Nancherla's very dry sense of humor comes alive through her very expressive face, her dancing eyebrows and wide smile. She tells NPR's Audie Cornish that early in her career, someone told her she did standup like someone who'd never seen standup before. "But they meant it as a compliment in that I sort of do it in my own way of what I think standup is for myself."
Interview Highlights
On playing with people's expectations
Very much the audience's initial impression of you is in the first few seconds that you take the stage — either what you look like, like what you sound like, there's an immediate judgement. And so I feel like for me, a lot of times I had to address that, sort of people being like, "Oh, this isn't what we expected," and sort of being like, "I know. I don't look like what you're used to seeing, but let's acknowledge that and move on."
On dealing with the spotlight
It's interesting, because I have a lot of anxiety and I still get, like, stage fright and stuff. So I think I'm ... too aware of my body, so it feels like my words and my body sometimes separate and they don't mesh together.
On anxiety and depression
I think I first started talking about anxiety and depression in my work as sort of a way to write myself out of my own head. Like, it was at a time when I was sort of in a rut and struggling with them in a real way, so I was feeling creatively blocked, and I was like, "Well, if this is all that's going on with you right now, maybe just try writing about that."

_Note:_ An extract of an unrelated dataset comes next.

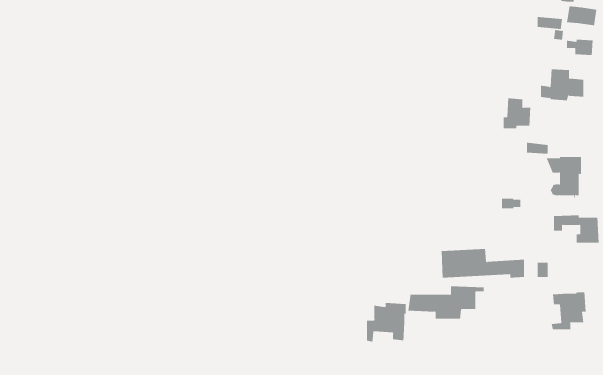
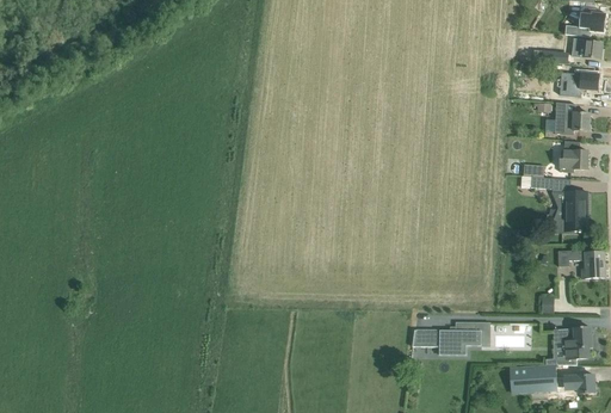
building: [503,98,531,129] -> [558,140,587,171]
building: [441,249,525,278] -> [508,363,593,393]
building: [366,302,406,343] -> none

Sadness and laughter to me feel linked in a weird way, in that it almost feels like once you get to the end of one, you sort of start entering the other one. And I think for me it's like, with depression I'm constantly questioning things, but without sort of that element of hope. And I feel like comedy is sort of questioning things, with adding a little dose of hope in that you're taking the air out of it a little bit, and you're not just being like, "Well, I guess that's just how things are."